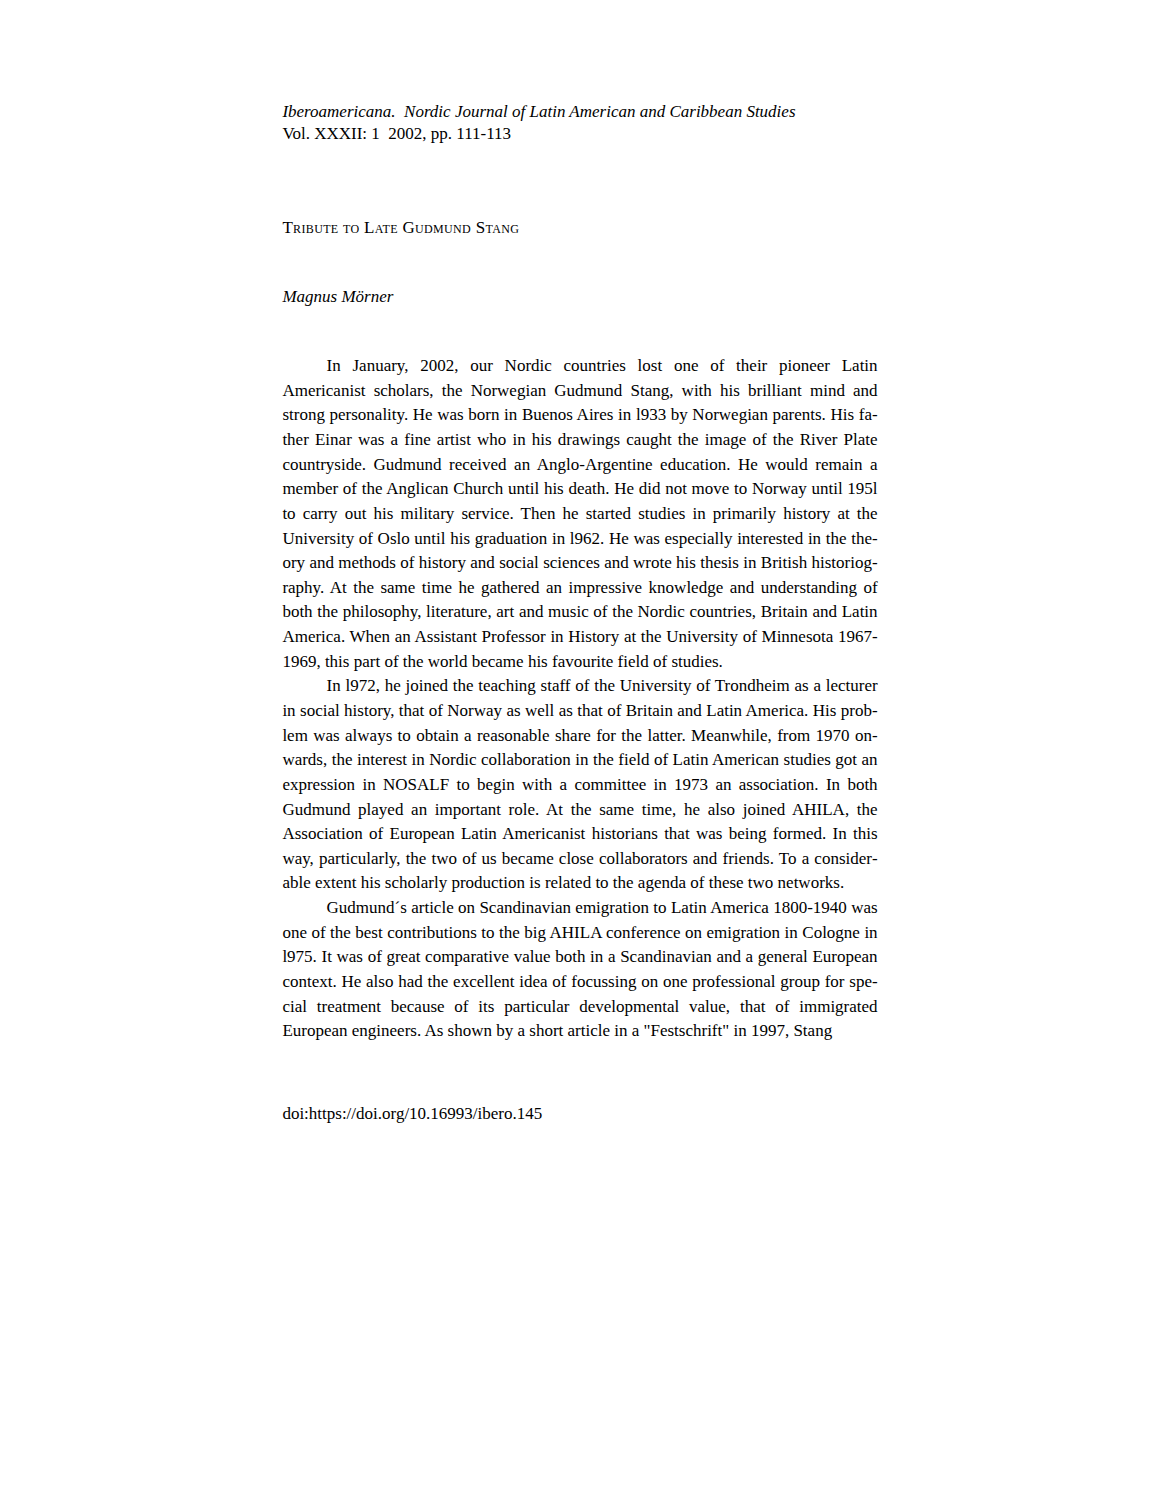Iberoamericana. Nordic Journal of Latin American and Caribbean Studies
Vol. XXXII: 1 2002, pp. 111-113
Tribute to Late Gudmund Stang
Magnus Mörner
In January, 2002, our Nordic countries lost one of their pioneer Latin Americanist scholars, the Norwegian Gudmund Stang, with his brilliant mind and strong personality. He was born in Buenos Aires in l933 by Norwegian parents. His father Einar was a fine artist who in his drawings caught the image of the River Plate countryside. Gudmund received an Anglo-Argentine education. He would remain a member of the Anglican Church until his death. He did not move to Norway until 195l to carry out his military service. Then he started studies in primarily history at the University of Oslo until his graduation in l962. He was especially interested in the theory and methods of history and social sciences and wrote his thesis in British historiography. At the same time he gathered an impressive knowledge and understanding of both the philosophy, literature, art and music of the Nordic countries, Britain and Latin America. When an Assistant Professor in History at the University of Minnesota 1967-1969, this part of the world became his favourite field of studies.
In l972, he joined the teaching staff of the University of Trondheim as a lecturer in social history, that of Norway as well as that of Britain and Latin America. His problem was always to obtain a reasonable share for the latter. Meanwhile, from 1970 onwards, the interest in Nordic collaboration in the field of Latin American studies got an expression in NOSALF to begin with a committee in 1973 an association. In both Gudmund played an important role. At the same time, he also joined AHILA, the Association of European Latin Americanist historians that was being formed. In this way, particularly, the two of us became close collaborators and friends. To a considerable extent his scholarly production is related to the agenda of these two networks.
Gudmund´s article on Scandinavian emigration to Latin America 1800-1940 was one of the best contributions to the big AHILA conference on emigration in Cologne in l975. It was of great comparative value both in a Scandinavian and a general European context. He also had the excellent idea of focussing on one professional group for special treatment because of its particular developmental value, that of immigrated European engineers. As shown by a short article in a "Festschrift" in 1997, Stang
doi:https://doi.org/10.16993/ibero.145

━━━━━━━━━━

YOUR OBJECTIVE >> A verbatim transcription is needed of the lines above, starting at the line with "Vol. XXXII: 1 2002, pp. 111-113" and ending at the line with "Magnus Mörner", both included, and of nothing else.

SOLUTION >>
Vol. XXXII: 1 2002, pp. 111-113
Tribute to Late Gudmund Stang
Magnus Mörner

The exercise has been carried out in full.